# Mechanically proving element non-membership

I'm facing a (possibly simple) problem while proving a theorem.

I need to show that under several (true) assumptions, some element is not in a set. Such assumptions are all met and there is are lemmata that can be employed to reach the conclusion.
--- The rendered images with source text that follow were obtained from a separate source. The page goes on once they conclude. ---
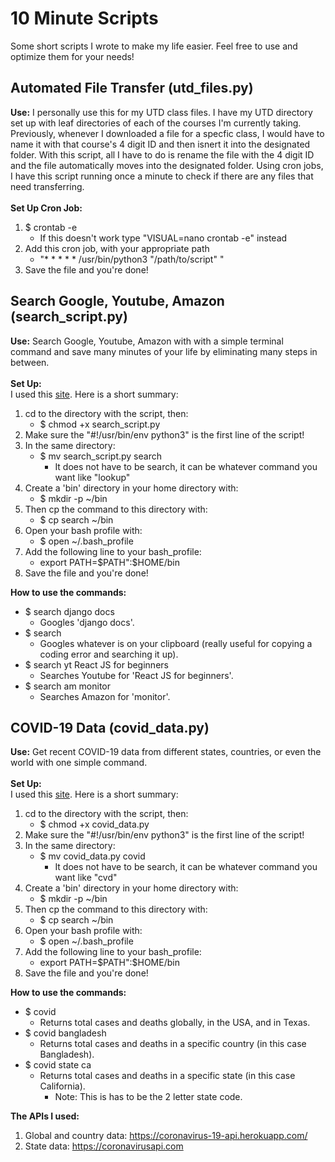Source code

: # 10 Minute Scripts
Some short scripts I wrote to make my life easier. Feel free to use and optimize them for your needs!

## Automated File Transfer (utd_files.py)
<strong>Use:</strong> I personally use this for my UTD class files. 
I have my UTD directory set up with leaf directories of each of the courses I'm currently taking. 
Previously, whenever I downloaded a file for a specfic class,
I would have to name it with that course's 4 digit ID and then isnert it into the designated folder.
With this script, all I have to do is rename the file with the 4 digit ID and the file automatically
moves into the designated folder. Using cron jobs, I have this script running once a minute to check
if there are any files that need transferring. <br><br>
<strong>Set Up Cron Job:</strong><br>
1. $ crontab -e 
   * If this doesn't work type "VISUAL=nano crontab -e" instead
2. Add this cron job, with your appropriate path
   * "* * * * * /usr/bin/python3 "/path/to/script" "
3. Save the file and you're done!
## Search Google, Youtube, Amazon (search_script.py)
<strong>Use:</strong> Search Google, Youtube, Amazon with with a simple terminal command and save
many minutes of your life by eliminating many steps in between. <br><br>
<strong>Set Up:</strong><br>
I used this <a href="https://dbader.org/blog/how-to-make-command-line-commands-with-python">site</a>. Here is a short summary:
1. cd to the directory with the script, then:
   * $ chmod +x search_script.py
2. Make sure the "#!/usr/bin/env python3" is the first line of the script!
3. In the same directory:
   * $ mv search_script.py search
     * It does not have to be search, it can be whatever command you want like "lookup"
4. Create a 'bin' directory in your home directory with:
   * $ mkdir -p ~/bin
5. Then cp the command to this directory with:
   * $ cp search ~/bin
6. Open your bash profile with:
   * $ open ~/.bash_profile
7. Add the following line to your bash_profile:
   * export PATH=$PATH":$HOME/bin
8. Save the file and you're done! 

<strong>How to use the commands:</strong>
* $ search django docs
  * Googles 'django docs'.
* $ search
  * Googles whatever is on your clipboard (really useful for copying a coding error and searching it up).
* $ search yt React JS for beginners
  * Searches Youtube for 'React JS for beginners'.
* $ search am monitor
  * Searches Amazon for 'monitor'.
## COVID-19 Data (covid_data.py)
<strong>Use:</strong> Get recent COVID-19 data from different states, countries, or even the world with one simple command.<br><br>
<strong>Set Up:</strong><br>
I used this <a href="https://dbader.org/blog/how-to-make-command-line-commands-with-python">site</a>. Here is a short summary:
1. cd to the directory with the script, then:
   * $ chmod +x covid_data.py
2. Make sure the "#!/usr/bin/env python3" is the first line of the script!
3. In the same directory:
   * $ mv covid_data.py covid
     * It does not have to be search, it can be whatever command you want like "cvd"
4. Create a 'bin' directory in your home directory with:
   * $ mkdir -p ~/bin
5. Then cp the command to this directory with:
   * $ cp search ~/bin
6. Open your bash profile with:
   * $ open ~/.bash_profile
7. Add the following line to your bash_profile:
   * export PATH=$PATH":$HOME/bin
8. Save the file and you're done! 

<strong>How to use the commands:</strong>
* $ covid
  * Returns total cases and deaths globally, in the USA, and in Texas.
* $ covid bangladesh
  * Returns total cases and deaths in a specific country (in this case Bangladesh).
* $ covid state ca
  * Returns total cases and deaths in a specific state (in this case California).
    * Note: This is has to be the 2 letter state code.

<strong>The APIs I used: </strong>
1. Global and country data: https://coronavirus-19-api.herokuapp.com/
2. State data: https://coronavirusapi.com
The problem comes from the fact that the lemma for doing so must be applied an arbitrary number of times.

Lemma 1: $$\forall x:\big(x\in X \iff P(x) \big)$$

Lemma 2: $$\forall x,y : (P(x) \land Q(y) \land x\neq y) \Rightarrow qq \neq x$$

Lemma 3: $$\forall x : P(x) \Rightarrow Q(x)$$

Assumption: $$\vert X\vert=k \land k\ge 2 %\big(\forall x\in X.P(x)\big)$$

Desired result: $$qq\not\in X$$

What i tried so far:

Proof: Intuitively, it is easy to see that $$qq\not\in X$$ because I can choose two elements $$a$$ and $$b$$ of $$X$$ (they are distinct by definition), plug them in lemma 2, and get that $$qq\neq a$$. If we apply this idea $$k$$ times we get that $$qq$$ is not an element of $$X$$, hence it is not in $$X$$. $$\Box$$

When $$k=2$$ or bounded, this reasoning works.

The problem: $$k$$ is not known in advance and I can not mechanically apply Lemma 2 arbitrarily many times.
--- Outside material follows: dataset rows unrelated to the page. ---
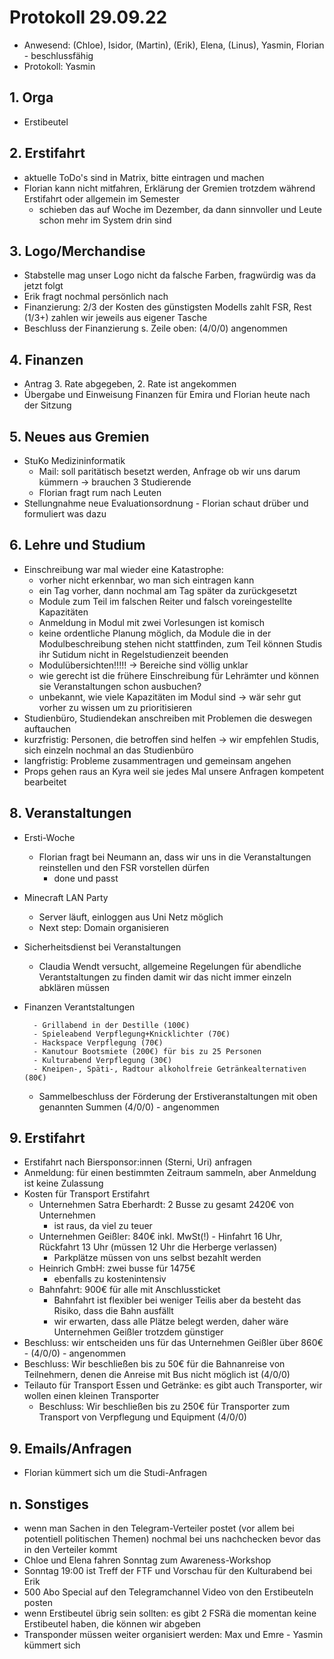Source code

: ---
---

# Protokoll 29.09.22

* Anwesend: (Chloe), Isidor, (Martin), (Erik), Elena, (Linus), Yasmin, Florian - beschlussfähig
* Protokoll: Yasmin 


## 1. Orga

* Erstibeutel

## 2. Erstifahrt

* aktuelle ToDo's sind in Matrix, bitte eintragen und machen 
* Florian kann nicht mitfahren, Erklärung der Gremien trotzdem während Erstifahrt oder allgemein im Semester 
  * schieben das auf Woche im Dezember, da dann sinnvoller und Leute schon mehr im System drin sind 


## 3. Logo/Merchandise
* Stabstelle mag unser Logo nicht da falsche Farben, fragwürdig was da jetzt folgt
* Erik fragt nochmal persönlich nach 
* Finanzierung: 2/3 der Kosten des günstigsten Modells zahlt FSR, Rest (1/3+) zahlen wir jeweils aus eigener Tasche
* Beschluss der Finanzierung s. Zeile oben: (4/0/0) angenommen



## 4. Finanzen

* Antrag 3. Rate abgegeben, 2. Rate ist angekommen 
* Übergabe und Einweisung Finanzen für Emira und Florian heute nach der Sitzung

## 5. Neues aus Gremien
* StuKo Medizininformatik
  * Mail: soll paritätisch besetzt werden, Anfrage ob wir uns darum kümmern -> brauchen 3 Studierende 
  * Florian fragt rum nach Leuten
* Stellungnahme neue Evaluationsordnung - Florian schaut drüber und formuliert was dazu 

## 6. Lehre und Studium

* Einschreibung war mal wieder eine Katastrophe: 
  * vorher nicht erkennbar, wo man sich eintragen kann
  * ein Tag vorher, dann nochmal am Tag später da zurückgesetzt
  * Module zum Teil im falschen Reiter und falsch voreingestellte Kapazitäten
  * Anmeldung in Modul mit zwei Vorlesungen ist komisch
  * keine ordentliche Planung möglich, da Module die in der Modulbeschreibung stehen nicht stattfinden, zum Teil können Studis ihr Sutidum nicht in Regelstudienzeit beenden
  * Modulübersichten!!!!! -> Bereiche sind völlig unklar 
  * wie gerecht ist die frühere Einschreibung für Lehrämter und können sie Veranstaltungen schon ausbuchen?
  * unbekannt, wie viele Kapazitäten im Modul sind -> wär sehr gut vorher zu wissen um zu prioritisieren 
* Studienbüro, Studiendekan anschreiben mit Problemen die deswegen auftauchen 
* kurzfristig: Personen, die betroffen sind helfen -> wir empfehlen Studis, sich einzeln nochmal an das Studienbüro 
* langfristig: Probleme zusammentragen und gemeinsam angehen 
* Props gehen raus an Kyra weil sie jedes Mal unsere Anfragen kompetent bearbeitet 


## 8. Veranstaltungen
* Ersti-Woche
  * Florian fragt bei Neumann an, dass wir uns in die Veranstaltungen reinstellen und den FSR vorstellen dürfen
    * done und passt 
* Minecraft LAN Party
  * Server läuft, einloggen aus Uni Netz möglich
  * Next step: Domain organisieren
* Sicherheitsdienst bei Veranstaltungen
  * Claudia Wendt versucht, allgemeine Regelungen für abendliche Verantstaltungen zu finden damit wir das nicht immer einzeln abklären müssen
* Finanzen Verantstaltungen

        - Grillabend in der Destille (100€)
        - Spieleabend Verpflegung+Knicklichter (70€)
        - Hackspace Verpflegung (70€)
        - Kanutour Bootsmiete (200€) für bis zu 25 Personen 
        - Kulturabend Verpflegung (30€)
        - Kneipen-, Späti-, Radtour alkoholfreie Getränkealternativen (80€)
        
    * Sammelbeschluss der Förderung der Erstiveranstaltungen mit oben genannten Summen (4/0/0) - angenommen

## 9. Erstifahrt
* Erstifahrt nach Biersponsor:innen (Sterni, Uri) anfragen 
* Anmeldung: für einen bestimmten Zeitraum sammeln, aber Anmeldung ist keine Zulassung     
* Kosten für Transport Erstifahrt
    - Unternehmen Satra Eberhardt: 2 Busse zu gesamt 2420€ von Unternehmen 
        - ist raus, da viel zu teuer
    - Unternehmen Geißler: 840€ inkl. MwSt(!) - Hinfahrt 16 Uhr, Rückfahrt 13 Uhr (müssen 12 Uhr die Herberge verlassen)
        - Parkplätze müssen von uns selbst bezahlt werden
    - Heinrich GmbH: zwei busse für 1475€
      - ebenfalls zu kostenintensiv
    - Bahnfahrt: 900€ für alle mit Anschlussticket   
        - Bahnfahrt ist flexibler bei weniger Teilis aber da besteht das Risiko, dass die Bahn ausfällt
        - wir erwarten, dass alle Plätze belegt werden, daher wäre Unternehmen Geißler trotzdem günstiger
* Beschluss: wir entscheiden uns für das Unternehmen Geißler über 860€ - (4/0/0) - angenommen
* Beschluss: Wir beschließen bis zu 50€ für die Bahnanreise von Teilnehmern, denen die Anreise mit Bus nicht möglich ist (4/0/0) 
* Teilauto für Transport Essen und Getränke: es gibt auch Transporter, wir wollen einen kleinen Transporter 
     - Beschluss: Wir beschließen bis zu 250€ für Transporter zum Transport von Verpflegung und Equipment (4/0/0) 

## 9. Emails/Anfragen 
* Florian kümmert sich um die Studi-Anfragen

## n. Sonstiges 
* wenn man Sachen in den Telegram-Verteiler postet (vor allem bei potentiell politischen Themen) nochmal bei uns nachchecken bevor das in den Verteiler kommt
* Chloe und Elena fahren Sonntag zum Awareness-Workshop
* Sonntag 19:00 ist Treff der FTF und Vorschau für den Kulturabend bei Erik
* 500 Abo Special auf den Telegramchannel Video von den Erstibeuteln posten
* wenn Erstibeutel übrig sein sollten: es gibt 2 FSRä die momentan keine Erstibeutel haben, die können wir abgeben 
* Transponder müssen weiter organisiert werden: Max und Emre - Yasmin kümmert sich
How can I prove this intuitive fact in a mechanical fashion? I've been (vaguely) suggested to employ a bijection but i still don't see how to do so.
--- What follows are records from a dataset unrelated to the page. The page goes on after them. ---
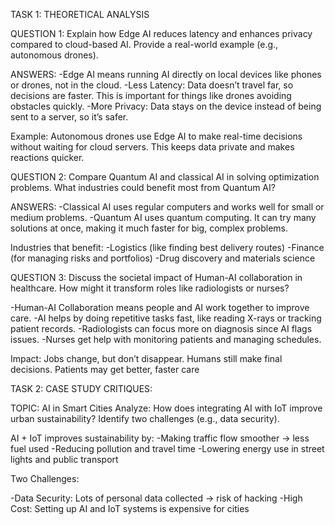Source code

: 

TASK 1: THEORETICAL ANALYSIS

QUESTION 1: Explain how Edge AI reduces latency and enhances privacy compared to cloud-based AI. Provide a real-world example (e.g., autonomous drones).

ANSWERS:
-Edge AI means running AI directly on local devices like phones or drones, not in the cloud.
-Less Latency: Data doesn’t travel far, so decisions are faster. This is important for things like drones avoiding obstacles quickly.
-More Privacy: Data stays on the device instead of being sent to a server, so it’s safer.

Example: Autonomous drones use Edge AI to make real-time decisions without waiting for cloud servers. This keeps data private and makes reactions quicker.


QUESTION 2: Compare Quantum AI and classical AI in solving optimization problems. What industries could benefit most from Quantum AI?

ANSWERS:
-Classical AI uses regular computers and works well for small or medium problems.
-Quantum AI uses quantum computing. It can try many solutions at once, making it much faster for big, complex problems.

Industries that benefit:
-Logistics (like finding best delivery routes)
-Finance (for managing risks and portfolios)
-Drug discovery and materials science

QUESTION 3: Discuss the societal impact of Human-AI collaboration in healthcare. How might it transform roles like radiologists or nurses?

-Human-AI Collaboration means people and AI work together to improve care.
-AI helps by doing repetitive tasks fast, like reading X-rays or tracking patient records.
-Radiologists can focus more on diagnosis since AI flags issues.
-Nurses get help with monitoring patients and managing schedules.

Impact: Jobs change, but don’t disappear. Humans still make final decisions. Patients may get better, faster care


TASK 2: CASE STUDY CRITIQUES: 

TOPIC: AI in Smart Cities
    Analyze: How does integrating AI with IoT improve urban sustainability? Identify two challenges (e.g., data security).


AI + IoT improves sustainability by:
-Making traffic flow smoother → less fuel used
-Reducing pollution and travel time
-Lowering energy use in street lights and public transport

Two Challenges:

-Data Security: Lots of personal data collected → risk of hacking
-High Cost: Setting up AI and IoT systems is expensive for cities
• Is the issue that $X$ might not be countable? Because induction will work for a finite or countably infinite $X$. (Whenever you notice "If we apply this idea $k$ times, it works", try induction.) Aug 18, 2021 at 14:16
• I will give it a try, perhaps it's simpler than i think. Aug 18, 2021 at 19:21
• In my domain of discourse $X$ is countable and finite. Aug 18, 2021 at 20:28
• @j_random_hacker Induction is not going to cut it. The inductive hyp. ceases to hold very quickly. Aug 23, 2021 at 19:26
• What is your inductive hypothesis, and what are your base case(s)? Aug 24, 2021 at 2:27

The actual (mechanical) solution did require the employment of an inductive predicate that allows the human prover to instantiate the inductive hypothesis to a set $$X'$$.